ATLANTA – The Georgia Department of Transportation received high praise for the quick rebuilding of I-85, but months the agency is finding its success has generated added pressure.

At community meetings across the state, commuters ask why GDOT can’t finish other road projects so quickly.

“I-85 showed something very unique,” says GDOT’s Natalie Dale. “But again, it was a very unique situation.”

Commuter Dude Jerry Carnes hears the same questions from drivers, most recently where work is underway to widen the Flat Shoals Road bridge over I-285.

“If they can build I-85 in six or seven weeks, why is this taking two to three years?” asked one commuter.

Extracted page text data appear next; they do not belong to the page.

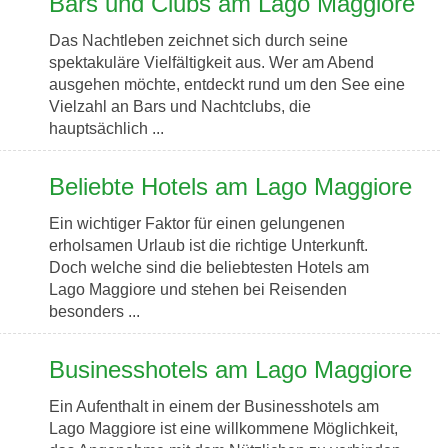
Bars und Clubs am Lago Maggiore
Das Nachtleben zeichnet sich durch seine
spektakuläre Vielfältigkeit aus. Wer am Abend
ausgehen möchte, entdeckt rund um den See eine
Vielzahl an Bars und Nachtclubs, die
hauptsächlich ...
Beliebte Hotels am Lago Maggiore
Ein wichtiger Faktor für einen gelungenen
erholsamen Urlaub ist die richtige Unterkunft.
Doch welche sind die beliebtesten Hotels am
Lago Maggiore und stehen bei Reisenden
besonders ...
Businesshotels am Lago Maggiore
Ein Aufenthalt in einem der Businesshotels am
Lago Maggiore ist eine willkommene Möglichkeit,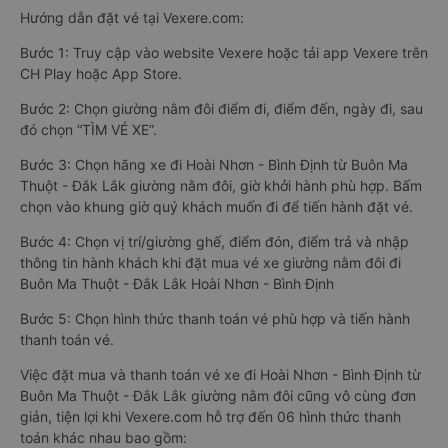
Hướng dẫn đặt vé tại Vexere.com:
Bước 1: Truy cập vào website Vexere hoặc tải app Vexere trên
CH Play hoặc App Store.
Bước 2: Chọn giường nằm đôi điểm đi, điểm đến, ngày đi, sau
đó chọn “TÌM VÉ XE”.
Bước 3: Chọn hãng xe đi Hoài Nhơn - Bình Định từ Buôn Ma
Thuột - Đắk Lắk giường nằm đôi, giờ khởi hành phù hợp. Bấm
chọn vào khung giờ quý khách muốn đi để tiến hành đặt vé.
Bước 4: Chọn vị trí/giường ghế, điểm đón, điểm trả và nhập
thông tin hành khách khi đặt mua vé xe giường nằm đôi đi
Buôn Ma Thuột - Đắk Lắk Hoài Nhơn - Bình Định
Bước 5: Chọn hình thức thanh toán vé phù hợp và tiến hành
thanh toán vé.
Việc đặt mua và thanh toán vé xe đi Hoài Nhơn - Bình Định từ
Buôn Ma Thuột - Đắk Lắk giường nằm đôi cũng vô cùng đơn
giản, tiện lợi khi Vexere.com hỗ trợ đến 06 hình thức thanh
toán khác nhau bao gồm: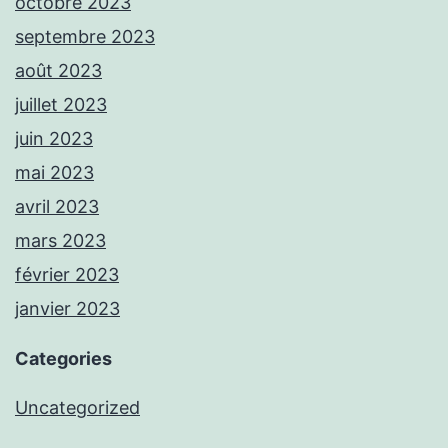
octobre 2023
septembre 2023
août 2023
juillet 2023
juin 2023
mai 2023
avril 2023
mars 2023
février 2023
janvier 2023
Categories
Uncategorized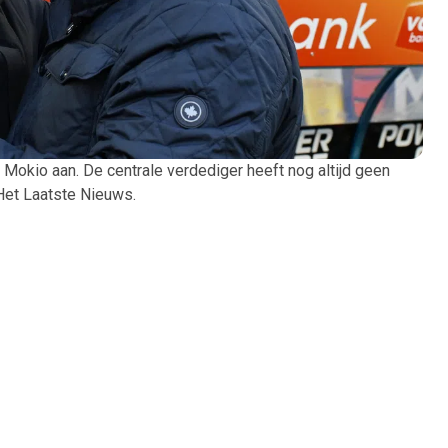
 Mokio aan. De centrale verdediger heeft nog altijd geen
 Het Laatste Nieuws.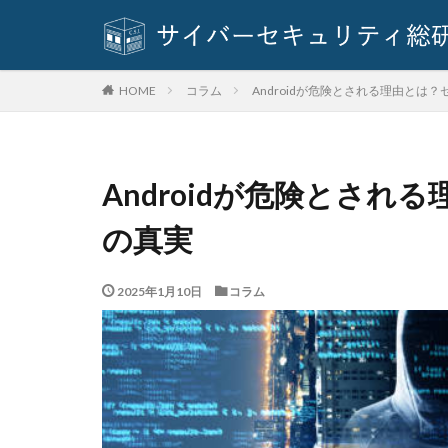
基本方針
多
奇安信集団
対策方法
対
コラム
Androidが危険とされる理由とは
HOME
座談会
強化
情報セキュリティ
情報窃取
情
Androidが危険とさ
手口
手口、
改正個人情報保護
の真実
教育委員会
新種
方針
2025年1月10日
コラム
日本損害保険協会
暗号資産
暗
校務システム
標的型攻撃
決済情報
決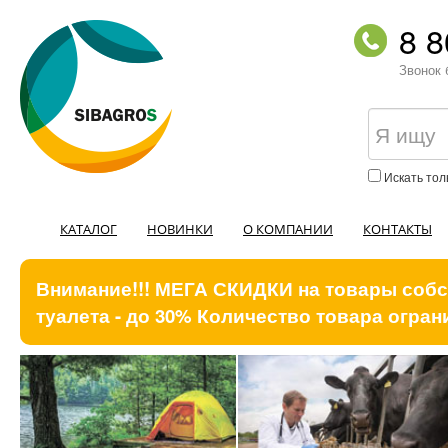
8 8
Звонок 
Искать тол
КАТАЛОГ
НОВИНКИ
О КОМПАНИИ
КОНТАКТЫ
Внимание!!! МЕГА СКИДКИ на товары собст
туалета - до 30% Количество товара ограни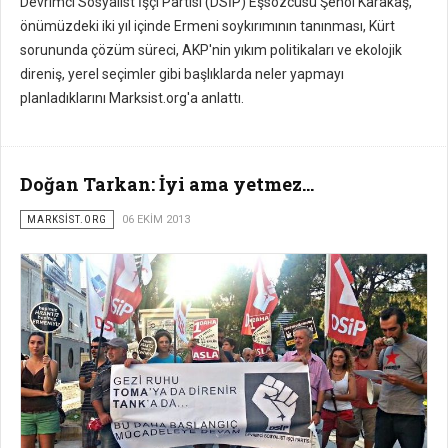
Devrimci Sosyalist İşçi Partisi (DSİP) Eşsözcüsü Şenol Karakaş,
önümüzdeki iki yıl içinde Ermeni soykırımının tanınması, Kürt
sorununda çözüm süreci, AKP'nin yıkım politikaları ve ekolojik
direniş, yerel seçimler gibi başlıklarda neler yapmayı
planladıklarını Marksist.org'a anlattı.
Doğan Tarkan: İyi ama yetmez...
MARKSİST.ORG
06 EKIM 2013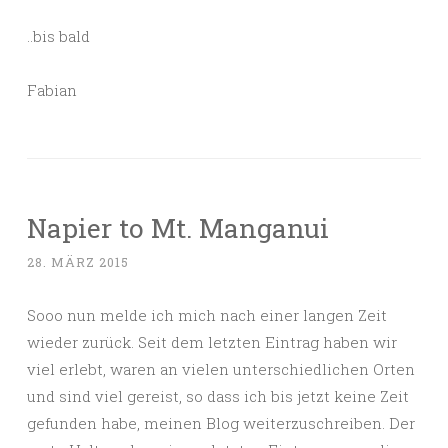
..bis bald
Fabian
Napier to Mt. Manganui
28. MÄRZ 2015
Sooo nun melde ich mich nach einer langen Zeit
wieder zurück. Seit dem letzten Eintrag haben wir
viel erlebt, waren an vielen unterschiedlichen Orten
und sind viel gereist, so dass ich bis jetzt keine Zeit
gefunden habe, meinen Blog weiterzuschreiben. Der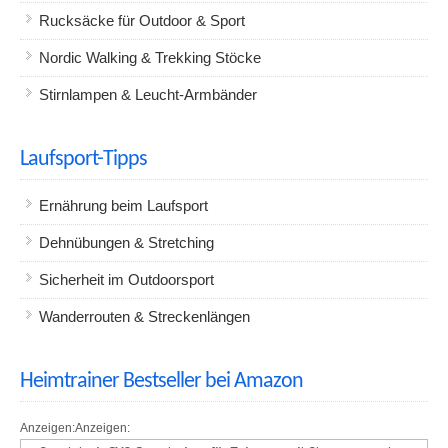
Rucksäcke für Outdoor & Sport
Nordic Walking & Trekking Stöcke
Stirnlampen & Leucht-Armbänder
Laufsport-Tipps
Ernährung beim Laufsport
Dehnübungen & Stretching
Sicherheit im Outdoorsport
Wanderrouten & Streckenlängen
Heimtrainer Bestseller bei Amazon
Anzeigen:
Anzeigen: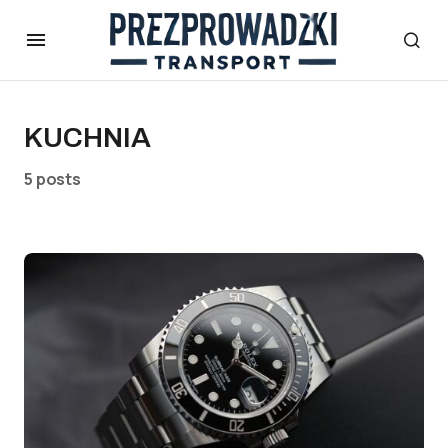
KUCHNIA
5 posts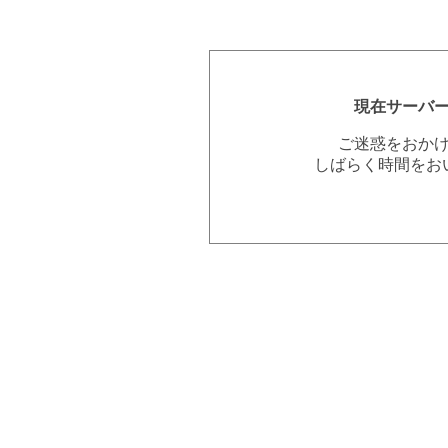
現在サーバ
ご迷惑をおか
しばらく時間をお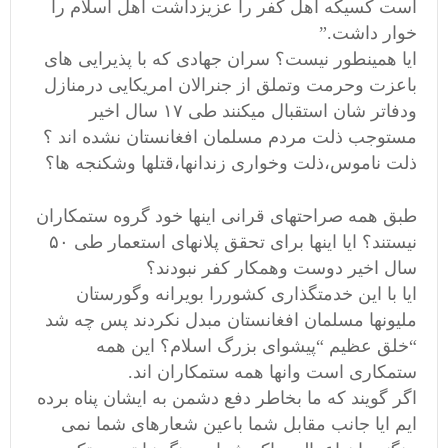
است کسیکه اهل کفر را عزیزداشت اهل اسلام را
خوار داشت.”
ایا همینطور نیست؟ سران جهادی که با پذیرایی های
باعزت وحرمت وتملق از جنرالان امریکایی درمنازل
ودفاتر شان استقبال میکنند طی ۱۷ سال اخیر
مستوجب ذلت مردم مسلمان افغانستان نشده اند ؟
ذلت ناموس،ذلت وخواری زندانها،قتلها وشکنجه ها؟
طبق همه صراحتهای قرانی اینها خود گروه ستمکاران
نیستند؟ ایا اینها برای تحقق پلانهای استعمار طی ۵۰
سال اخیر دوست وهمکار کفر نبودند؟
ایا با این خدمتگذاری کشوررا بویرانه وگورستان
ملیونها مسلمان افغانستان مبدل نکردند پس چه شد
“خلق عظیم “پیشوای بزرگ اسلام؟ این همه
ستمکاری است وانها همه ستمکاران اند.
اگر گویند که ما بخاطر دفع دشمن به ایشان پناه برده
ایم ایا جانب مقابل شما باعین شعارهای شما نمی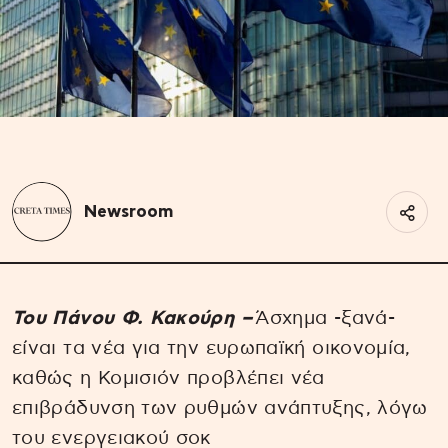
Newsroom
Toυ Πάνου Φ. Κακούρη –
Άσχημα -ξανά-
είναι τα νέα για την ευρωπαϊκή οικονομία,
καθώς η Κομισιόν προβλέπει νέα
επιβράδυνση των ρυθμών ανάπτυξης, λόγω
του ενεργειακού σοκ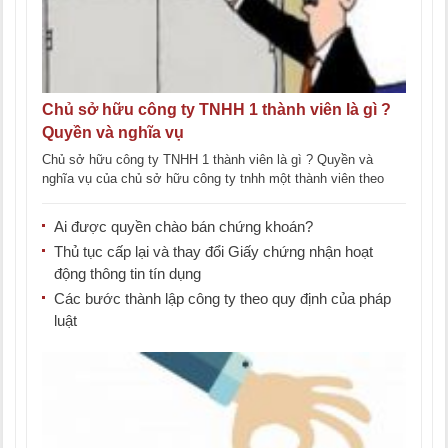
Chủ sở hữu công ty TNHH 1 thành viên là gì ?
Quyền và nghĩa vụ
Chủ sở hữu công ty TNHH 1 thành viên là gì ? Quyền và
nghĩa vụ của chủ sở hữu công ty tnhh một thành viên theo
quy định [...]
Ai được quyền chào bán chứng khoán?
Thủ tục cấp lại và thay đổi Giấy chứng nhận hoạt
động thông tin tín dụng
Các bước thành lập công ty theo quy định của pháp
luật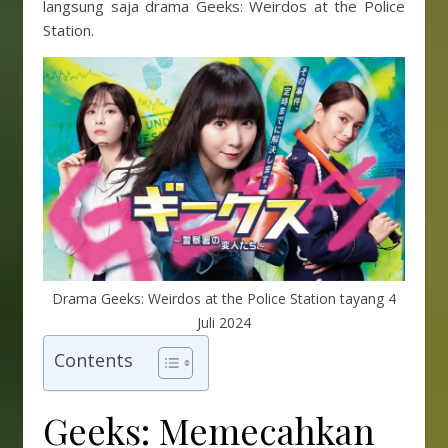
langsung saja drama Geeks: Weirdos at the Police
Station.
Drama Geeks: Weirdos at the Police Station tayang 4
Juli 2024
Contents
Geeks: Memecahkan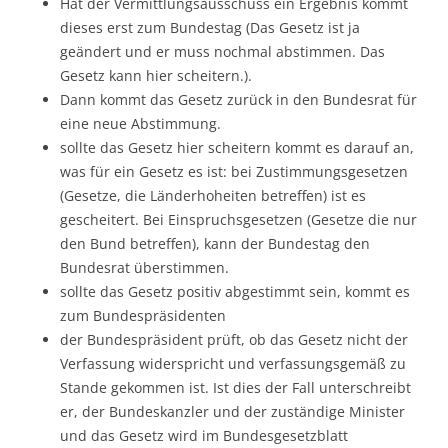
Hat der Vermittlungsausschuss ein Ergebnis kommt
dieses erst zum Bundestag (Das Gesetz ist ja
geändert und er muss nochmal abstimmen. Das
Gesetz kann hier scheitern.).
Dann kommt das Gesetz zurück in den Bundesrat für
eine neue Abstimmung.
sollte das Gesetz hier scheitern kommt es darauf an,
was für ein Gesetz es ist: bei Zustimmungsgesetzen
(Gesetze, die Länderhoheiten betreffen) ist es
gescheitert. Bei Einspruchsgesetzen (Gesetze die nur
den Bund betreffen), kann der Bundestag den
Bundesrat überstimmen.
sollte das Gesetz positiv abgestimmt sein, kommt es
zum Bundespräsidenten
der Bundespräsident prüft, ob das Gesetz nicht der
Verfassung widerspricht und verfassungsgemäß zu
Stande gekommen ist. Ist dies der Fall unterschreibt
er, der Bundeskanzler und der zuständige Minister
und das Gesetz wird im Bundesgesetzblatt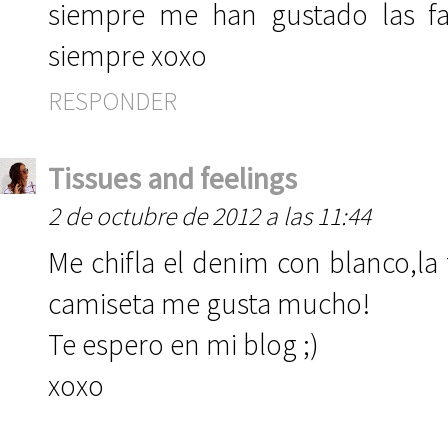
siempre me han gustado las fal
siempre xoxo
RESPONDER
Tissues and feelings
2 de octubre de 2012 a las 11:44
Me chifla el denim con blanco,la f
camiseta me gusta mucho!
Te espero en mi blog ;)
xoxo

Months after the rebuilding of I-85, GDOT is constantly explaining the difference between a routine road project and an emergency.

GDOT representatives remind commuters that rebuilding I-85 required help from the federal government. The quickened pace required extra resources.

“Other projects were slowed down because of the work funneled to this project,” says Dale.

Millions of dollars in financial incentives moved the contractor to work faster. And it’s not often that a road project is brought on by disaster that closes an entire interstate allowing work 24-hours a day.

“We don’t want to do every project like that because the price tags would be far too much,” says Dale.

GDOT has said it will look at financial incentives to move projects along in the future.